All three H2020 projects involve radiation-based treatments — from stereotactic body radiation therapy (STOPSTORM) to proton vs photon therapy comparison (PROTECT-trial).
STICHTING MAASTRICHT RADIATION ONCOLOGY MAASTRO CLINIC
Specialized radiation oncology research clinic advancing radiotherapy for cancer treatment, proton therapy trials, and cardiac radioablation.
Their core work
MAASTRO is a specialized radiation oncology clinic and research center based in Maastricht, the Netherlands, focused on advancing cancer treatment through radiation therapy. Their work spans clinical decision support systems for cancer treatment planning, pioneering cardiac radioablation for heart arrhythmias, and evaluating proton therapy as a next-generation treatment for esophageal cancer. They bridge clinical practice with data-driven research, developing predictive models that help oncologists choose optimal treatment strategies for individual patients.
What they specialise in
BD2Decide focused on predictive models and decision support systems (DSS) for personalized head and neck cancer treatment.
STOPSTORM applies stereotactic ablative radiotherapy (SAbR/SBRT) to treat ventricular tachycardia — a crossover from oncology into cardiology.
PROTECT-trial directly compares proton versus photon therapy for esophageal cancer in a trimodality strategy.
BD2Decide used big data approaches to build personalized predictive models for head and neck cancer outcomes.
How they've shifted over time
MAASTRO's early H2020 work (2016–2019) centered on data-driven decision support for head and neck cancer, using predictive models and big data to personalize treatment choices.
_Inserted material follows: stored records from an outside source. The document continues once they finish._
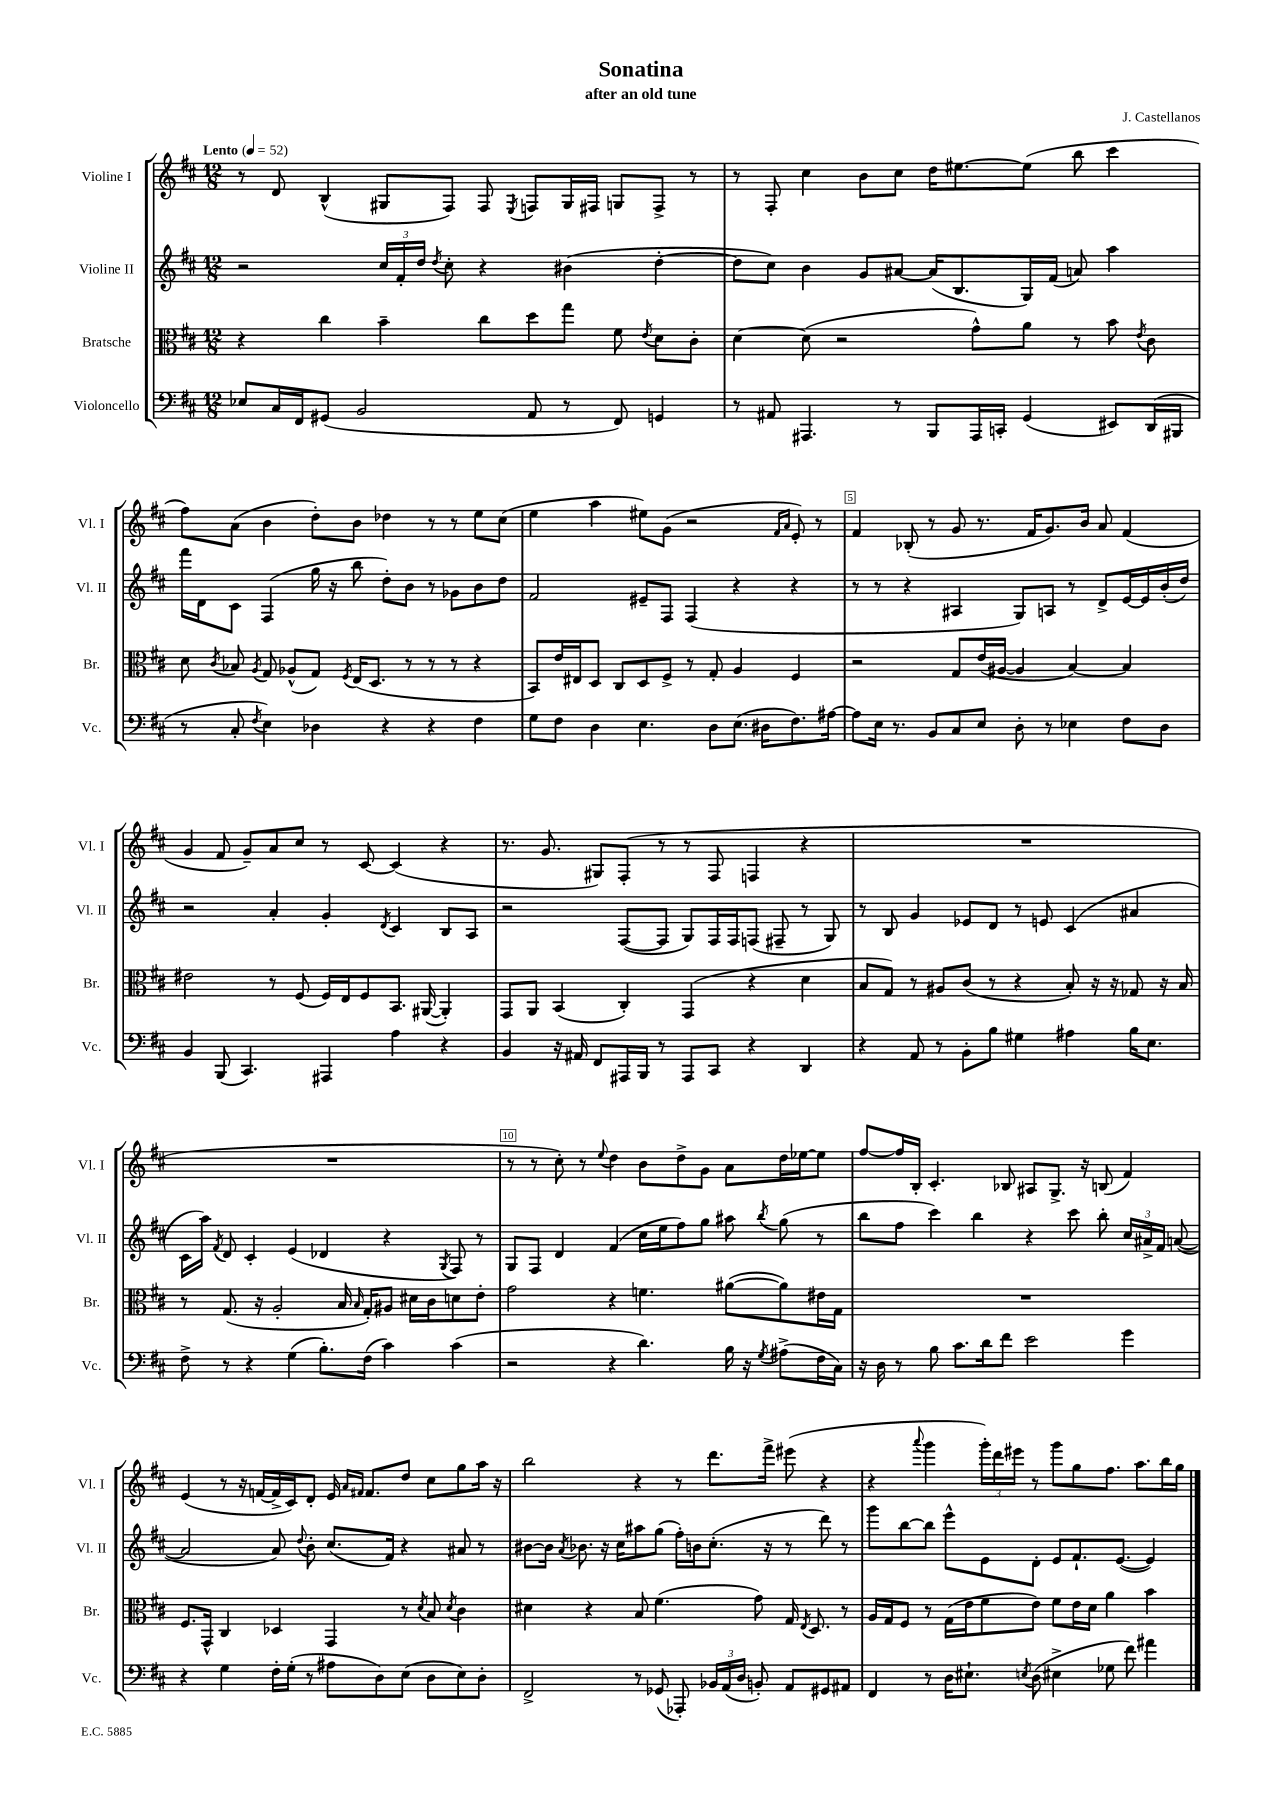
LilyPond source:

\header { title = "Sonatina" composer = "J. Castellanos" subtitle = "after an old tune" }
<<
\new StaffGroup <<
\new Staff = "s0" \with { instrumentName = "Violine I" shortInstrumentName = "Vl. I" } {
    \clef treble \key d \major \numericTimeSignature \time 12/8 \tempo "Lento" 4 = 52
    \autoBeamOff r8 d'8 b4-^( gis8[ fis8]) fis8 \acciaccatura { e8 } f8[ gis16 fis16] g8[ fis8]-> r8 |
    r8 fis8-. cis''4 b'8[ cis''8] d''16[ eis''8.~ eis''8]( b''8 cis'''4 |
    fis''8[) a'8]( b'4 d''8[-.) b'8] des''4 r8 r8 e''8[ cis''8]( |
    e''4 a''4 eis''8[) g'8]( r2 \grace { fis'16[ a'16] } e'8-.) r8 |
    fis'4 bes8-.( r8 g'8 r8. fis'16[ g'8.) b'16] a'8 fis'4( |
    g'4 fis'8 g'8[--) a'8 cis''8] r8 cis'8~ cis'4( r4 |
    r8. g'8. gis8[) fis8]-.( r8 r8 fis8 f4 r4 |
    R1. |
    R1. |
    r8 r8 cis''8-.) r8 \appoggiatura { e''8 } d''4 b'8[ d''8-> g'8] a'8[ d''16 ees''16~ ees''8] |
    fis''8[~ fis''16 b16]-. cis'4.-. bes8 ais8[ g8.]-> r16 b8( fis'4) |
    e'4( r8 r16 f'16[~ f'16-> cis'16) d'8]-. e'16 \grace { a'16[ fis'16] } fis'8.[ d''8] cis''8[ g''8 a''16] r16 |
    b''2 r4 r8 d'''8.[ fis'''16]-> eis'''8( r4 |
    r4 \appoggiatura { a'''8 } g'''4 \tuplet 3/2 { g'''16[-.) d'''16 eis'''16] } r8 g'''8[ g''8 fis''8.] a''8.[ b''16 g''16] \bar "|." |
}
\new Staff = "s1" \with { instrumentName = "Violine II" shortInstrumentName = "Vl. II" } {
    \clef treble \key d \major \numericTimeSignature \time 12/8
    \autoBeamOff r2 \tuplet 3/2 { cis''16[ fis'16-. d''16] } \acciaccatura { d''8 } cis''8-. r4 bis'4( d''4~-. |
    d''8[ cis''8]) b'4 g'8[ ais'8]~ ais'16[( b8. g16) fis'16]( a'8) a''4 |
    fis'''16[ d'16 cis'8] fis4( g''16 r16 b''8 d''8[-.) b'8] r8 ges'8[ b'8 d''8] |
    fis'2 eis'8[-- fis8] fis4( r4 r4 |
    r8 r8 r4 ais4 g8[) a8] r8 d'8[-> e'16~ e'16 b'16-.( d''16]) |
    r2 a'4-. g'4-. \acciaccatura { d'8 } cis'4 b8[ a8] |
    r2 fis8[~( fis8] g8[) fis16 fis16 f8]( fis8-- r8 g8) |
    r8 b8 g'4 ees'8[ d'8] r8 e'8 cis'4( ais'4 |
    cis'16[ a''16]) \acciaccatura { fis'8 } d'8 cis'4-. e'4( des'4 r4 \acciaccatura { g8 } fis8) r8 |
    g8[ fis8] d'4 fis'4( cis''16[ e''16 fis''8) g''8] ais''8 \acciaccatura { b''8 } g''8( r8 |
    b''8[ fis''8] cis'''4) b''4 r4 cis'''8 b''8-. \tuplet 3/2 { cis''16[ ais'16-> fis'16] } a'8~( |
    a'2 a'8) \appoggiatura { d''8 } b'8-. cis''8.[( fis'16]) r4 ais'8 r8 |
    bis'8[~ bis'16] \acciaccatura { a'8 } bes'8. r16 cis''16[ ais''8 g''8]( fis''16[-.) b'16 cis''8.]-.( r16 r8 d'''8) r8 |
    g'''8[ b''8~ b''8] e'''8[-^ e'8 d'8]-. e'8[ fis'8.-! e'8.]~( e'4) \bar "|." |
}
\new Staff = "s2" \with { instrumentName = "Bratsche" shortInstrumentName = "Br." } {
    \clef alto \key d \major \numericTimeSignature \time 12/8
    \autoBeamOff r4 cis''4 b'4-- cis''8[ d''8 g''8] fis'8 \acciaccatura { e'8 } d'8[ cis'8]-. |
    d'4~ d'8( r2 g'8[-^) a'8] r8 b'8 \acciaccatura { e'8 } cis'8 |
    d'8 \acciaccatura { cis'8 } bes8 \acciaccatura { a8 } g8 aes8[-^( g8]) \acciaccatura { fis8 } e16[( d8.] r8 r8 r8 r4 |
    b,8[) e'16 eis16 d8] cis8[ d8 fis8]-> r8 g8-. a4 fis4 |
    r2 g8[ e'16( ais16]~ ais4 b4~) b4 |
    eis'2 r8 fis8( fis16[) e16 fis8 b,8.] ais,16~( ais,4-.) |
    g,8[ a,8] b,4( cis4-.) g,4( r4 d'4 |
    b8[ g8]) r8 ais8[ cis'8]( r8 r4 b8-.) r16 r16 ges8 r16 b16 |
    r8 g8.( r16 a2-. b16 \grace { b16 } g16[-.) ais8] dis'16[ cis'16 d'8 e'8]-. |
    g'2 r4 f'4. ais'8[~( ais'8) eis'16 g16] |
    R1. |
    fis8.[ g,16]-^ cis4 des4 g,4 r8 \acciaccatura { d'8 } b8 \acciaccatura { d'8 } cis'4 |
    dis'4 r4 b8 fis'4.( g'8) g16 \acciaccatura { e8 } d8. r8 |
    a16[ g16 fis8] r8 g16[( e'16 fis'8 e'8]) fis'8[ e'16 d'16] a'4 b'4 \bar "|." |
}
\new Staff = "s3" \with { instrumentName = "Violoncello" shortInstrumentName = "Vc." } {
    \clef bass \key d \major \numericTimeSignature \time 12/8
    \autoBeamOff ees8[ cis16 fis,16 gis,8]( b,2 a,8 r8 fis,8) g,4 |
    r8 ais,8 ais,,4. r8 b,,8[ ais,,16 c,16]-. g,4( eis,8[) d,16( bis,,16] |
    r8 cis8-. \acciaccatura { fis8 } e4) des4 r4 r4 fis4 |
    g8[ fis8] d4 e4. d8[ e8.]( dis16[ fis8.) ais16]~ |
    ais8[ e16] r8. b,8[ cis8 e8] d8-. r8 ees4 fis8[ d8] |
    b,4 b,,8( cis,4.) ais,,4 a4 r4 |
    b,4 r16 ais,16 fis,8[ ais,,16 b,,16] r8 ais,,8[ cis,8] r4 d,4 |
    r4 a,8 r8 b,8[-. b8] gis4 ais4 b16[ e8.] |
    fis8-> r8 r4 g4( b8.[-.) fis16]( cis'4) cis'4( |
    r2 r4 d'4.) b16 r16 \acciaccatura { g8 } ais8[->( fis16 cis16]) |
    r16 d16 r8 b8 cis'8.[ d'16 fis'8] e'2 g'4 |
    r4 g4 fis16[-. g16]-.( r8 ais8[ d8) e8]( d8[ e8) d8]-. |
    fis,2-> r8 ges,8( aes,,8-.) \tuplet 3/2 { bes,16[ a,16( d16] } b,8-.) a,8[ gis,8 ais,8] |
    fis,4 r8 d16[ eis8.]-! \acciaccatura { e8 } d8( eis4-> ges8 fis'8) ais'4 \bar "|." |
}
>>
>>
\layout { \context { \Score \override BarNumber.break-visibility = ##(#f #t #t) barNumberVisibility = #(every-nth-bar-number-visible 5) \override BarNumber.stencil = #(make-stencil-boxer 0.1 0.3 ly:text-interface::print) } }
Their more recent projects (2021 onward) mark two significant shifts: first, applying radiation therapy techniques beyond traditional oncology into cardiac treatment (STOPSTORM), and second, evaluating next-generation proton therapy against conventional photon approaches (PROTECT-trial). The trajectory shows a clinic moving from software-side decision support toward validating advanced radiation modalities in clinical trials.
MAASTRO is expanding radiation oncology expertise into non-cancer applications (cardiac arrhythmia treatment) and next-generation beam technologies (proton therapy), positioning them at the frontier of therapeutic radiation research.
How they like to work
MAASTRO participates exclusively as a partner rather than leading consortia, consistent with their role as a specialized clinical and research center contributing domain expertise to larger collaborative efforts. With 55 unique partners across 13 countries from just 3 projects, they operate within large, multi-national consortia — typical of clinical validation studies that require patient cohorts across multiple sites. This suggests they are a reliable clinical partner valued for their patient access and radiation oncology know-how.
Despite only three projects, MAASTRO has collaborated with 55 unique partners across 13 countries, reflecting participation in large pan-European clinical trial consortia. Their network spans broadly across Western and Southern Europe, typical of multi-center clinical validation studies.
What sets them apart
MAASTRO occupies a rare niche as a dedicated radiation oncology research clinic — not a university hospital or general cancer center, but a facility entirely focused on radiotherapy innovation. Their STOPSTORM participation demonstrates a willingness to apply radiation expertise to non-oncological conditions (cardiac arrhythmias), which few radiation centers pursue. For consortium builders, MAASTRO offers both clinical trial infrastructure and deep specialist knowledge in therapeutic radiation, making them an ideal partner for projects requiring real-world patient data in radiotherapy contexts.
Highlights from their portfolio
- STOPSTORMApplies radiation oncology techniques (stereotactic ablative radiotherapy) to treat heart arrhythmias — a bold cross-disciplinary move from cancer to cardiology.
- BD2DecideLargest funded project (EUR 373,062) combining big data with clinical decision support for personalized head and neck cancer treatment.
- PROTECT-trialHead-to-head clinical comparison of proton vs photon therapy for esophageal cancer — directly relevant to the future of radiotherapy technology adoption.